In the Anglican Church of Canada, we still talk about Christianity being counter-cultural, yet in the same breath in discussing the daily life of the church, the advice heard most often is some variation on, “get with the times.” We don’t want to offend anyone. On doctrinal issues, there is similarly a drive to try and show how secular views are entirely in line with the Gospel message and that the Church must therefore catch up to what society has already come to accept.
This is not to say that there is an inherent conflict between society (Canadian or other) and Christianity. In any society, there will be elements which line up with God’s will and elements which do not. Indeed, in Canada, the fact that Christian ethics and morality were the norm among the people and leaders of the country for over a hundred years. Not so today, and many people love to spend time debating when that change happened, but the fundamentals remain and in many cases, human conceptions of justice, right and good still mirror God’s laws.
In many ways Anglican, and all Christian, theology is post traumatic theology, in that it is generated to respond to some particular kind of trauma or controversy. In modern Canada, that trauma is fear of offending secular logic and sensibilities.
It is ironically a very Canadian approach to desire to be inoffensive. Yet it is not Canadian to be squeamish. Nor is it Christian. In the Acts of the Apostles, boldness is what characterizes the Apostles and disciples of Christ, in contrast to their shame and meekness following his arrest.
We have freedom to practice our faith, and yet instead, out of fear, we seek to conform our faith to what is acceptable to secular society. St Paul once wrote, “Do not be conformed to this world, but be transformed by the renewal of your mind, that by testing you may discern what is the will of God, what is good and acceptable and perfect,” (Rm 12. 2). When you limit your faith you grace and love, it is easy. No one is going to be offended by that, especially when you do not use God’s definition of love, but your own or society’s. How could they? The problem is that Christ did not come only with love, he came with grace and truth. It was love and grace that allowed Christ to approach the Samaritan woman at the well in the Gospel of St John.
Had Christ come only in love, it would have been an affirmation of her adultery. If he had not come in love, he would have been Pharisaical in his rebuke of her sins. When we are too safe, it is not simply that our theology becomes stunted, but it risk being outright wrong!
The shootings in Charleston have been supplanted in social media by the recent decision by the United States Supreme Court which has paved the way for same-sex marriage across the United States. This ruling comes during the middle of the General Convention of the Episcopal Church of the United States, where the issue of same-sex marriage has already been on the agenda and generating significant debate.

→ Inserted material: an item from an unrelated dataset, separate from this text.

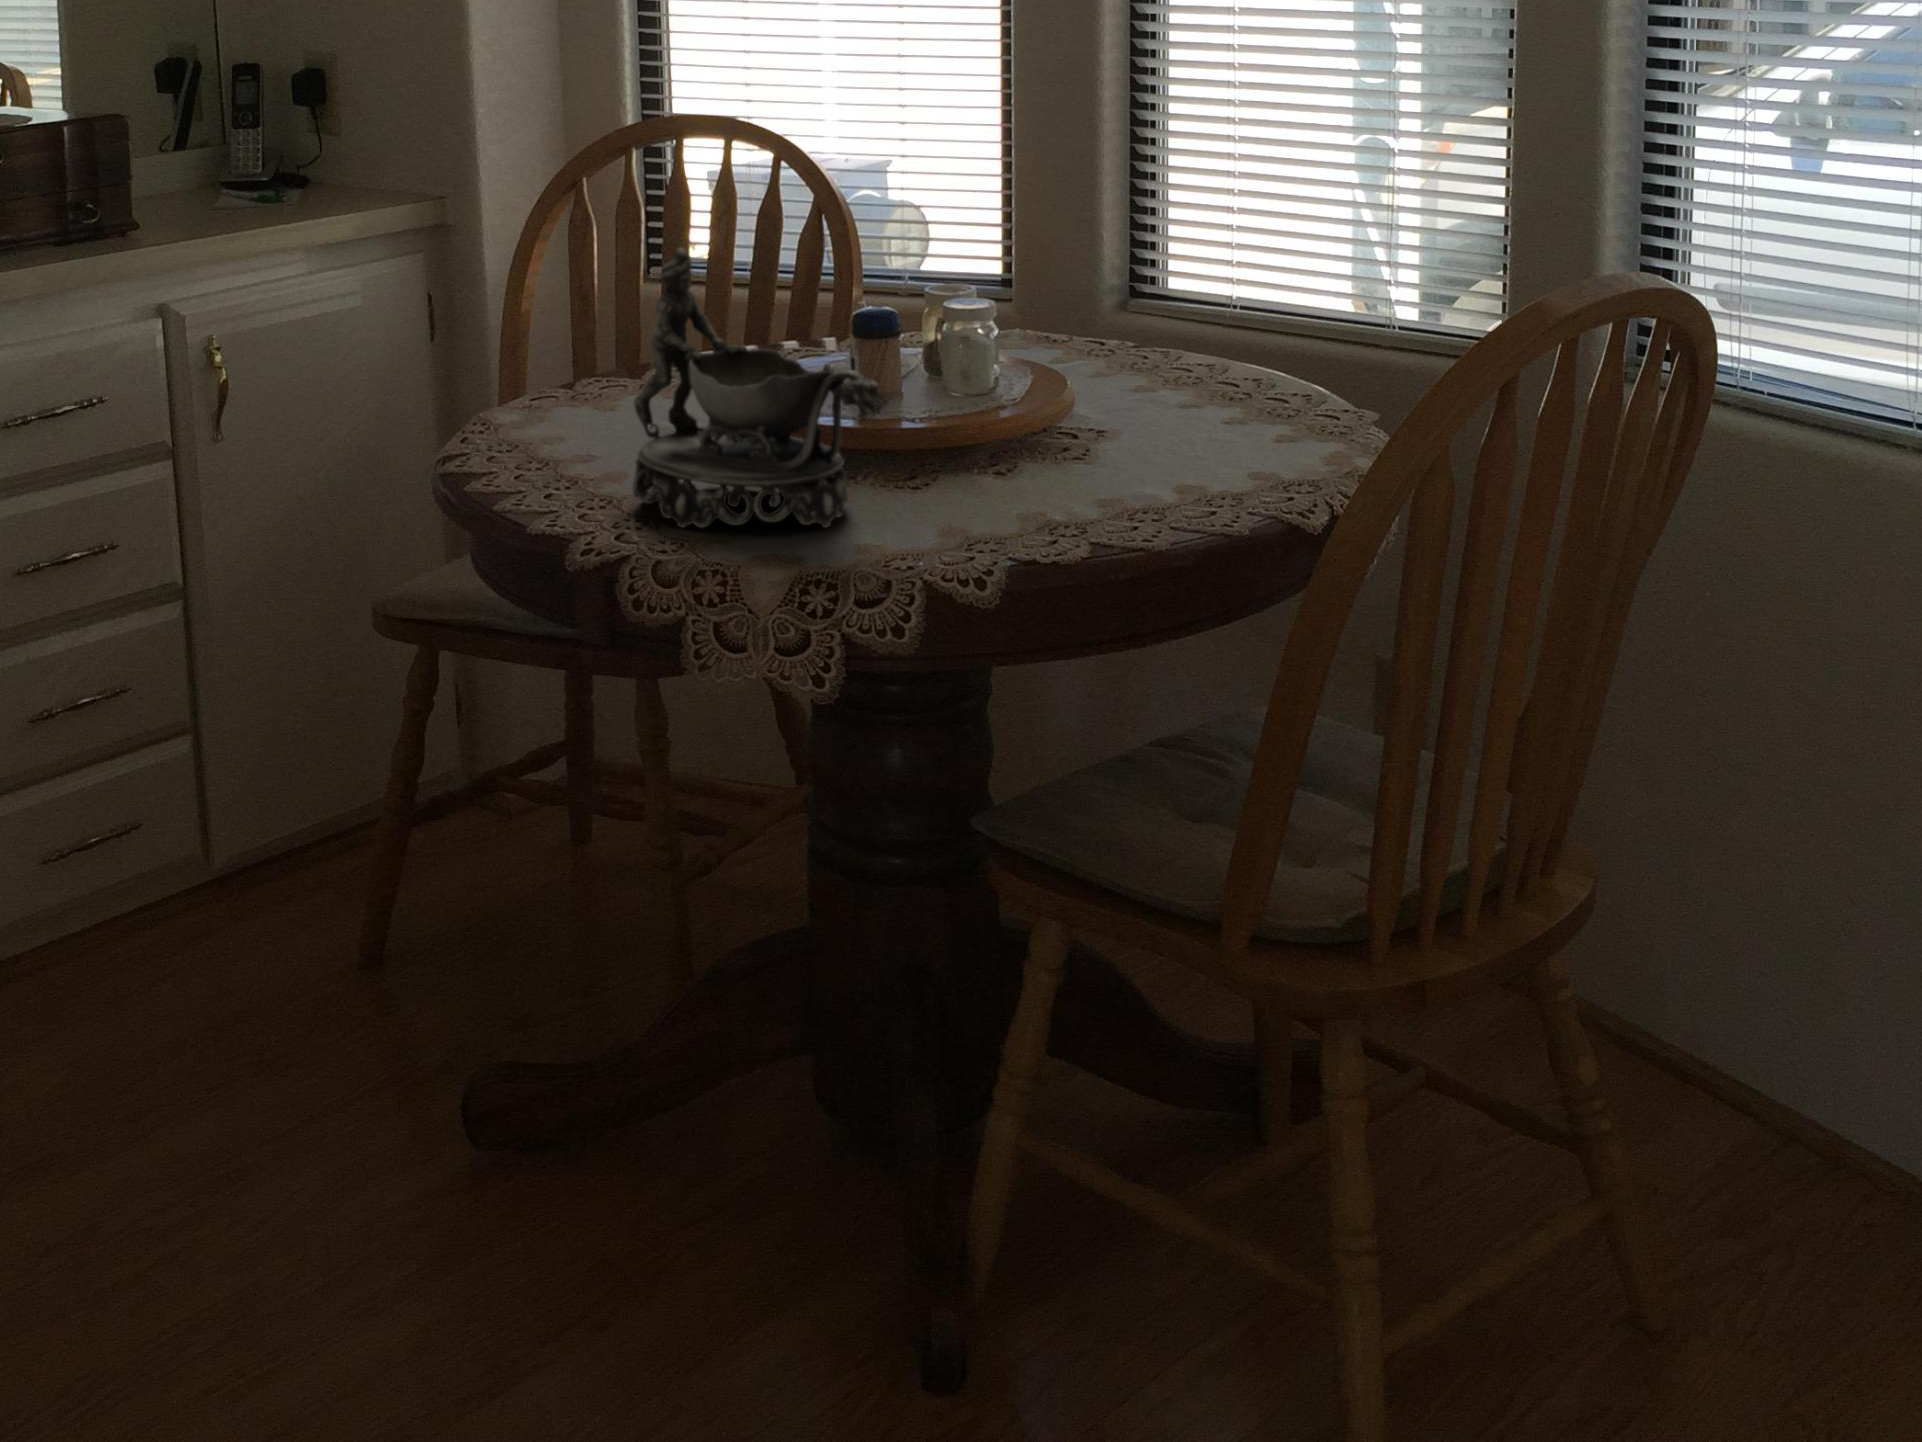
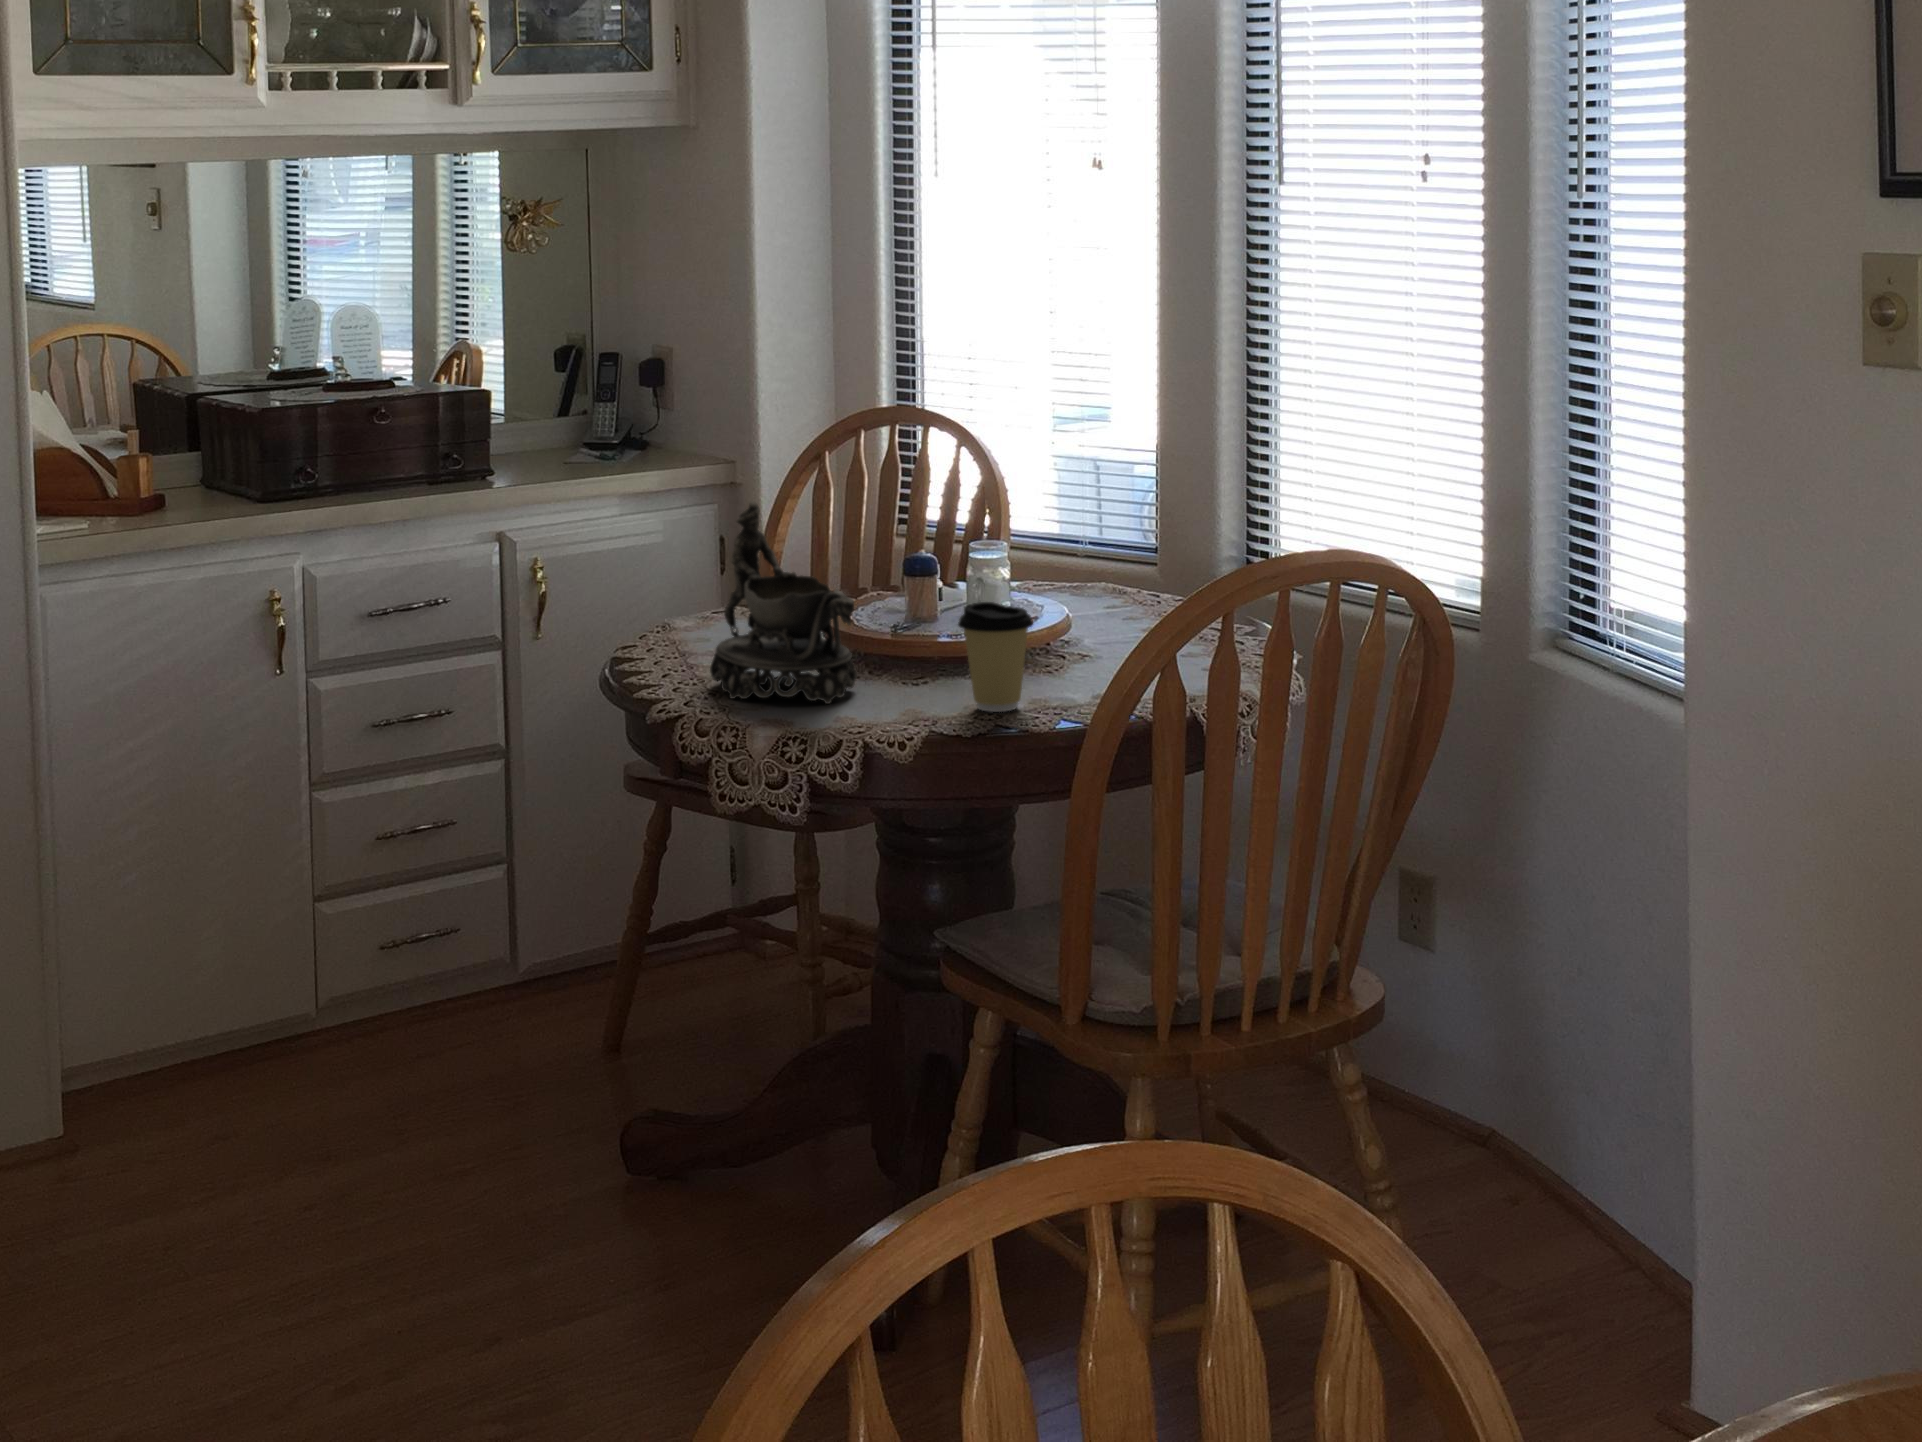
coffee cup: none [1013,374,1120,526] -> present [958,602,1033,712]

If you listen to many Christians, the ruling is certainly a trauma, and General Convention is sure to have some kind of response.
The question now is whether or not General Convention will seek to play it safe and appeal to secular society, or whether they will act boldly with grace and truth in emulation of Christ. The pressure to conform ourselves to the world is strong. The pressure to have a safe faith is strong. If the inspiration of Christ and the Apostles is insufficient, we in the West ought to look to our brothers and sisters in Christ in the many places throughout the world where persecution does not mean the potential risk of ridicule or social ostracization, but rather death.
In as much as we seek to learn the circumstances of our brothers and sisters who face persecution, we must similarly seek to learn the example of how, regardless of personal safety, they choose to practice their faith boldly.